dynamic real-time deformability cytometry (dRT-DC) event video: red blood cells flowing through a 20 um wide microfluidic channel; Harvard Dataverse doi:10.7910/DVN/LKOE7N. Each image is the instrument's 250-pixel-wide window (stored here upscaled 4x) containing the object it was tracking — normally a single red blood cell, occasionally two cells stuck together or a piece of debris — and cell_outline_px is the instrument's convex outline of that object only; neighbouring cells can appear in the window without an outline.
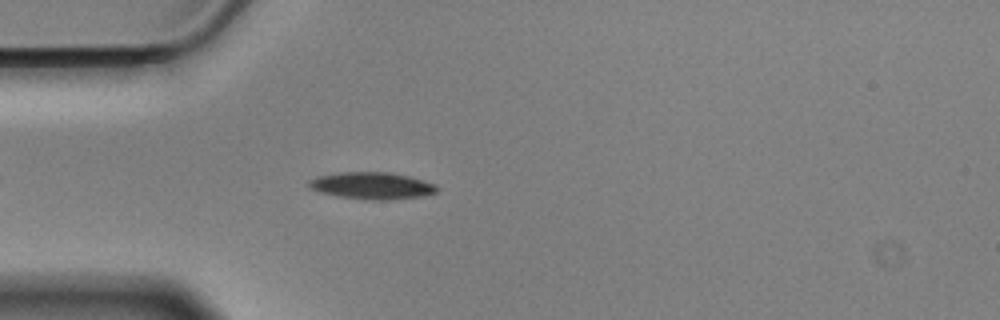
{"species": "Egyptian fruit bat (a non-hibernating species)", "species_latin": "Rousettus aegyptiacus", "temperature_condition": "cold", "stored_images_in_passage": 6, "camera_frame_rate_fps": 3000, "um_per_image_px": 0.085, "animal": {"sex": "male"}, "frame": {"image": 1, "passage_image": 2, "time_ms": 0.333, "image_size_px": [1000, 320], "cell_outline_px": [[436, 192], [424, 196], [392, 200], [368, 200], [336, 196], [320, 192], [308, 188], [308, 180], [316, 176], [340, 172], [388, 172], [408, 176], [436, 184]], "centroid_in_image_um": [31.57, 15.79], "position_along_channel_um": 53.4, "area_um2": 20.29}}
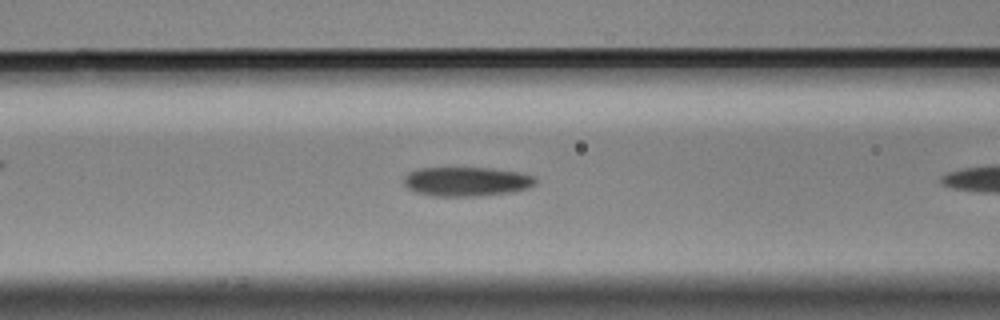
{"frame": {"image": 2, "passage_image": 5, "time_ms": 1.333, "image_size_px": [1000, 320], "cell_outline_px": [[536, 184], [528, 188], [512, 192], [480, 196], [432, 196], [416, 192], [408, 188], [404, 184], [404, 176], [408, 172], [416, 168], [492, 168], [520, 172], [532, 176], [536, 180]], "centroid_in_image_um": [39.64, 15.43], "position_along_channel_um": 127.0, "area_um2": 22.6}}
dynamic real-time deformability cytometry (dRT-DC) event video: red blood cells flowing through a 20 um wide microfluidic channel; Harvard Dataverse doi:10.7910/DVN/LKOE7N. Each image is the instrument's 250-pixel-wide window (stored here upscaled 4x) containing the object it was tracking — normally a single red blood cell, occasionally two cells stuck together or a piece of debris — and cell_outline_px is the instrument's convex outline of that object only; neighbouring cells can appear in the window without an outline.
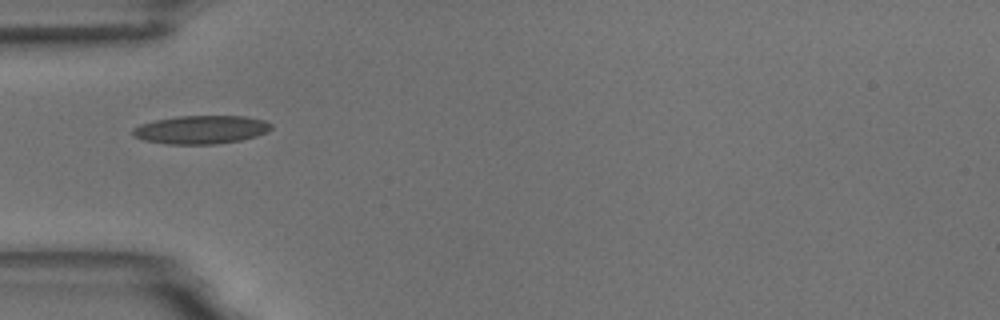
{"species": "common noctule bat (a hibernating species)", "species_latin": "Nyctalus noctula", "temperature_condition": "room temperature", "stored_images_in_passage": 39, "camera_frame_rate_fps": 3000, "um_per_image_px": 0.085, "animal": {"sex": "male", "body_mass_g": 18.8}, "frame": {"image": 1, "passage_image": 1, "time_ms": 0.0, "image_size_px": [1000, 320], "cell_outline_px": [[272, 128], [268, 132], [256, 136], [240, 140], [216, 144], [168, 144], [144, 140], [132, 136], [132, 128], [140, 124], [156, 120], [176, 116], [244, 116], [264, 120], [272, 124]], "centroid_in_image_um": [17.08, 11.02], "position_along_channel_um": 67.9, "area_um2": 22.95}}
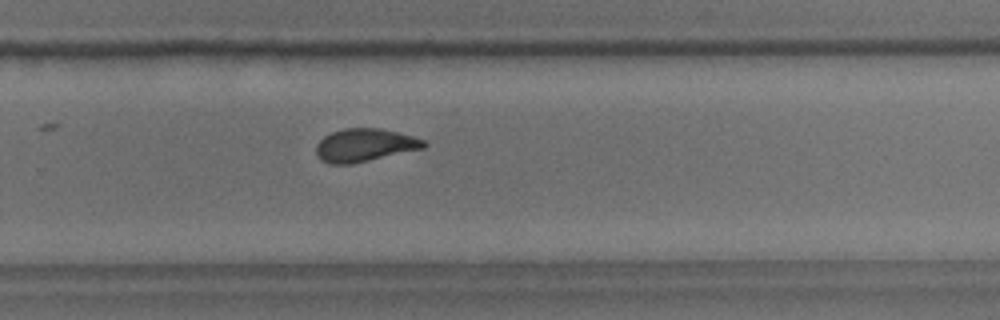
{"frame": {"image": 2, "passage_image": 20, "time_ms": 6.333, "image_size_px": [1000, 320], "cell_outline_px": [[428, 144], [424, 148], [352, 164], [328, 164], [320, 160], [316, 152], [316, 144], [324, 136], [332, 132], [344, 128], [380, 128], [412, 136], [424, 140]], "centroid_in_image_um": [30.97, 12.34], "position_along_channel_um": 298.8, "area_um2": 20.69}}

> **Task to complete**
Quote every record above exactly, leaving out any pictures.

> **Solved problem**
dynamic real-time deformability cytometry (dRT-DC) event video: red blood cells flowing through a 20 um wide microfluidic channel; Harvard Dataverse doi:10.7910/DVN/LKOE7N. Each image is the instrument's 250-pixel-wide window (stored here upscaled 4x) containing the object it was tracking — normally a single red blood cell, occasionally two cells stuck together or a piece of debris — and cell_outline_px is the instrument's convex outline of that object only; neighbouring cells can appear in the window without an outline.
{"species": "Egyptian fruit bat (a non-hibernating species)", "species_latin": "Rousettus aegyptiacus", "temperature_condition": "cold", "stored_images_in_passage": 6, "camera_frame_rate_fps": 3000, "um_per_image_px": 0.085, "animal": {"sex": "male"}, "frame": {"image": 1, "passage_image": 2, "time_ms": 0.333, "image_size_px": [1000, 320], "cell_outline_px": [[436, 192], [424, 196], [392, 200], [368, 200], [336, 196], [320, 192], [308, 188], [308, 180], [316, 176], [340, 172], [388, 172], [408, 176], [436, 184]], "centroid_in_image_um": [31.57, 15.79], "position_along_channel_um": 53.4, "area_um2": 20.29}}
{"frame": {"image": 2, "passage_image": 5, "time_ms": 1.333, "image_size_px": [1000, 320], "cell_outline_px": [[536, 184], [528, 188], [512, 192], [480, 196], [432, 196], [416, 192], [408, 188], [404, 184], [404, 176], [408, 172], [416, 168], [492, 168], [520, 172], [532, 176], [536, 180]], "centroid_in_image_um": [39.64, 15.43], "position_along_channel_um": 127.0, "area_um2": 22.6}}
dynamic real-time deformability cytometry (dRT-DC) event video: red blood cells flowing through a 20 um wide microfluidic channel; Harvard Dataverse doi:10.7910/DVN/LKOE7N. Each image is the instrument's 250-pixel-wide window (stored here upscaled 4x) containing the object it was tracking — normally a single red blood cell, occasionally two cells stuck together or a piece of debris — and cell_outline_px is the instrument's convex outline of that object only; neighbouring cells can appear in the window without an outline.
{"species": "common noctule bat (a hibernating species)", "species_latin": "Nyctalus noctula", "temperature_condition": "room temperature", "stored_images_in_passage": 39, "camera_frame_rate_fps": 3000, "um_per_image_px": 0.085, "animal": {"sex": "male", "body_mass_g": 18.8}, "frame": {"image": 1, "passage_image": 1, "time_ms": 0.0, "image_size_px": [1000, 320], "cell_outline_px": [[272, 128], [268, 132], [256, 136], [240, 140], [216, 144], [168, 144], [144, 140], [132, 136], [132, 128], [140, 124], [156, 120], [176, 116], [244, 116], [264, 120], [272, 124]], "centroid_in_image_um": [17.08, 11.02], "position_along_channel_um": 67.9, "area_um2": 22.95}}
{"frame": {"image": 2, "passage_image": 20, "time_ms": 6.333, "image_size_px": [1000, 320], "cell_outline_px": [[428, 144], [424, 148], [352, 164], [328, 164], [320, 160], [316, 152], [316, 144], [324, 136], [332, 132], [344, 128], [380, 128], [412, 136], [424, 140]], "centroid_in_image_um": [30.97, 12.34], "position_along_channel_um": 298.8, "area_um2": 20.69}}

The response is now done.